TASK TO CARRY OUT:
Count the lines in the records below that contain the string "from", treating uppercase and lowercase as different, and give only the number.

RECORDS PROVIDED:
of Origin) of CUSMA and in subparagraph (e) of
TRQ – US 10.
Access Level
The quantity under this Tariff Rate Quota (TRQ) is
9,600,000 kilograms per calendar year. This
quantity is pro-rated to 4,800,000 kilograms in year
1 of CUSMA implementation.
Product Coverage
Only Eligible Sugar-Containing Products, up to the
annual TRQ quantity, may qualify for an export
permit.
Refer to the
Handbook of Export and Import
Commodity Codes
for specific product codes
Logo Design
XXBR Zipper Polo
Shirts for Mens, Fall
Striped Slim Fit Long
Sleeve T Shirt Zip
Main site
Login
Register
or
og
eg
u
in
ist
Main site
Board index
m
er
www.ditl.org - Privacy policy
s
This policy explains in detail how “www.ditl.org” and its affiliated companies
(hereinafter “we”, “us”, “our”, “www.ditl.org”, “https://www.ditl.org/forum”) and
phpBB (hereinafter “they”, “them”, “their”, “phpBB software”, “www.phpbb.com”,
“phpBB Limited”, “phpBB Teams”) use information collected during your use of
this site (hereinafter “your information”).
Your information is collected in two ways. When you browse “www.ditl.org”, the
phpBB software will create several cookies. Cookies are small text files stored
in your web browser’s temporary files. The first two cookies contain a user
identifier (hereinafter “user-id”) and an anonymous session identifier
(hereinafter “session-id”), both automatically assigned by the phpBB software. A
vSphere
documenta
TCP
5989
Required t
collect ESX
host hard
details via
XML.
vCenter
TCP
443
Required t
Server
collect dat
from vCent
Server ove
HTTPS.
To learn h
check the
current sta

--

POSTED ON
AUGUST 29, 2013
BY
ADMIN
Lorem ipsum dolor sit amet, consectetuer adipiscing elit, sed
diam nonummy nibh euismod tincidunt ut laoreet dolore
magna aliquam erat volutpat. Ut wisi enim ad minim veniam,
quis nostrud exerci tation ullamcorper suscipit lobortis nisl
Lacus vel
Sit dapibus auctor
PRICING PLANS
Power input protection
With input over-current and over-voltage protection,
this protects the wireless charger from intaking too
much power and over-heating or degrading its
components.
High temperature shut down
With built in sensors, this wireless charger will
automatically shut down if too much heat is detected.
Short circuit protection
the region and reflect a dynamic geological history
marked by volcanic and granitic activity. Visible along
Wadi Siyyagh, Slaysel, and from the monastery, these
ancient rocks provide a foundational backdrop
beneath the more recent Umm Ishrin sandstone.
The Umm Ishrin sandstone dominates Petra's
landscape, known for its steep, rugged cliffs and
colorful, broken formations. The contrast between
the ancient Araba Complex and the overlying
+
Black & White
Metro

RESPONSE:
3